● **Exercise instructions**
Among the lines below, restate word for word only those from the line with "f_number: 9" through the line with "exposure_s: 1/8", with both end lines kept.

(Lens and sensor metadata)
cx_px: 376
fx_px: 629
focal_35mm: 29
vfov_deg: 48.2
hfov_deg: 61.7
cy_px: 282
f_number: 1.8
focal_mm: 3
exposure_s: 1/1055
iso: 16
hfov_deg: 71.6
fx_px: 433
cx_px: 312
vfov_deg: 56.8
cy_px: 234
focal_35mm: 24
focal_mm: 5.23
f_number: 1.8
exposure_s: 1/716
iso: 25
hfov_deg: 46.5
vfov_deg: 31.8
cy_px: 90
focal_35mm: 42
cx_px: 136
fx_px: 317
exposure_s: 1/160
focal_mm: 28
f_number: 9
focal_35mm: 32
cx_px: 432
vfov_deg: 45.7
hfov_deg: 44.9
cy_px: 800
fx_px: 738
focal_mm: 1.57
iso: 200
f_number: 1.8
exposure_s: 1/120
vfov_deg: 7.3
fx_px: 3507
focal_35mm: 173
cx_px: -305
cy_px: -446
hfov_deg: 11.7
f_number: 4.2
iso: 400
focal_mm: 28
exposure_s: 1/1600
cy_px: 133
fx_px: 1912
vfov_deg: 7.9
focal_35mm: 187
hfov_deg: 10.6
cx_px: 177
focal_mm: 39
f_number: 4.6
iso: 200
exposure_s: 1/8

...

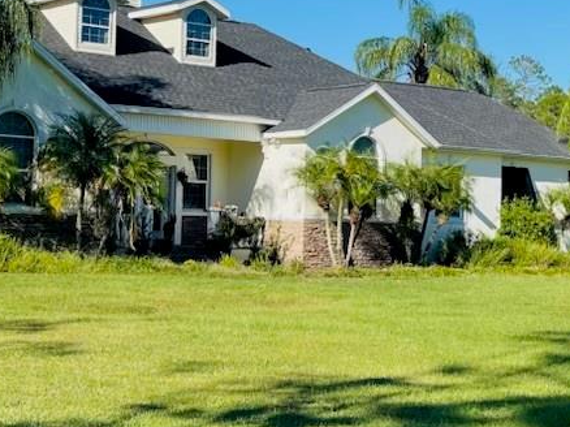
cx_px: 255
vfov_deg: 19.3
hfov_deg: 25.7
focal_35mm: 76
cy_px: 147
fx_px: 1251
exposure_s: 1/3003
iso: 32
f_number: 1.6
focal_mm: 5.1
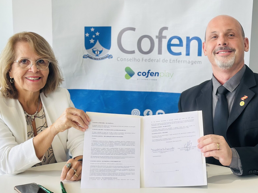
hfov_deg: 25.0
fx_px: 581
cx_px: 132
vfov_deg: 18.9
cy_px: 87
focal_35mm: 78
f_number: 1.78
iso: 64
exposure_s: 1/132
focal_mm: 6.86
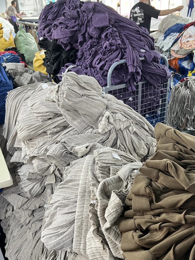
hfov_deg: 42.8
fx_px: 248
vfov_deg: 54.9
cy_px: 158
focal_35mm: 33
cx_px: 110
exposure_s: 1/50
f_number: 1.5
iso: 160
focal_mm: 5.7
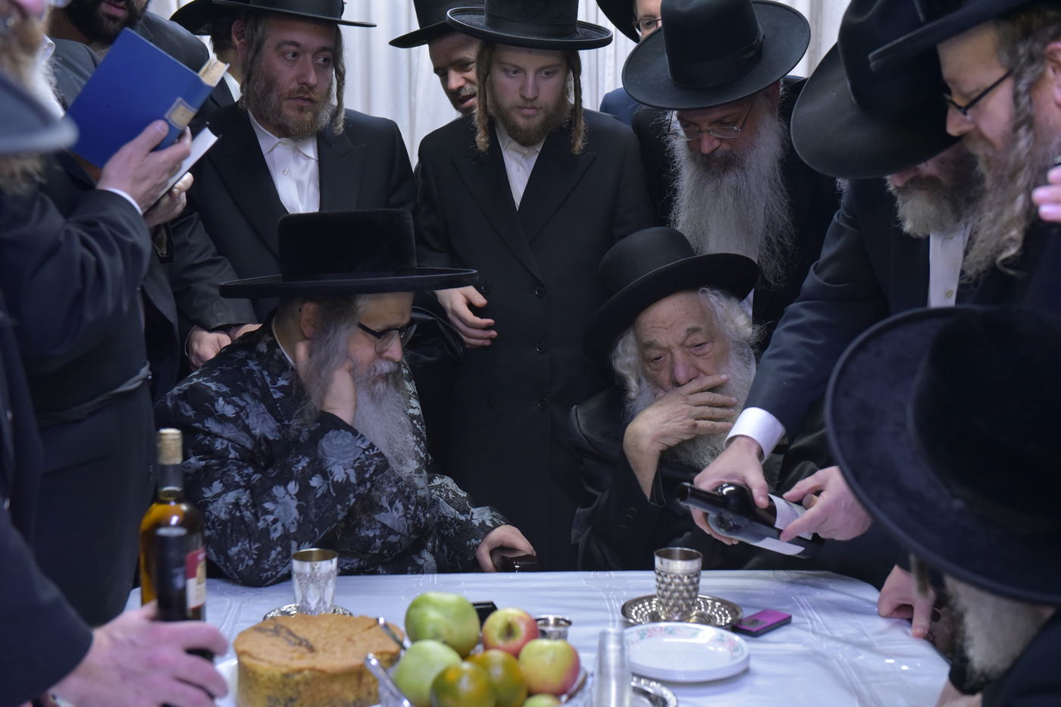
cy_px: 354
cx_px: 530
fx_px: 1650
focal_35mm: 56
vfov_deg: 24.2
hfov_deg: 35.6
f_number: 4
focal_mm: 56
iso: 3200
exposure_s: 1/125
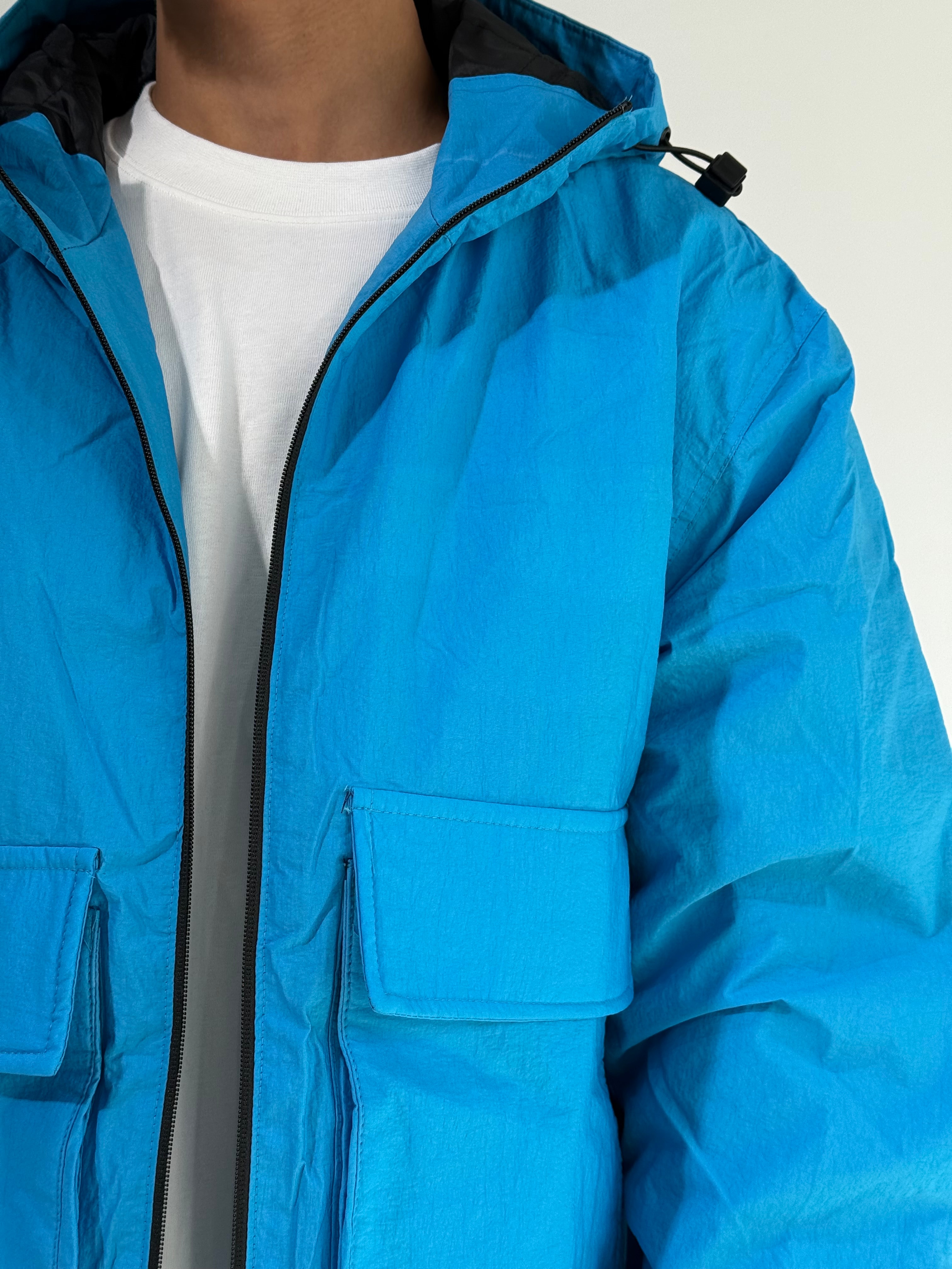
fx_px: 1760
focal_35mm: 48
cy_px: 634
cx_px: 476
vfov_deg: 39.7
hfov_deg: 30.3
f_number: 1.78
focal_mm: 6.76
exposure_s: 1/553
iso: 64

● **Written response**
f_number: 9
focal_35mm: 32
cx_px: 432
vfov_deg: 45.7
hfov_deg: 44.9
cy_px: 800
fx_px: 738
focal_mm: 1.57
iso: 200
f_number: 1.8
exposure_s: 1/120
vfov_deg: 7.3
fx_px: 3507
focal_35mm: 173
cx_px: -305
cy_px: -446
hfov_deg: 11.7
f_number: 4.2
iso: 400
focal_mm: 28
exposure_s: 1/1600
cy_px: 133
fx_px: 1912
vfov_deg: 7.9
focal_35mm: 187
hfov_deg: 10.6
cx_px: 177
focal_mm: 39
f_number: 4.6
iso: 200
exposure_s: 1/8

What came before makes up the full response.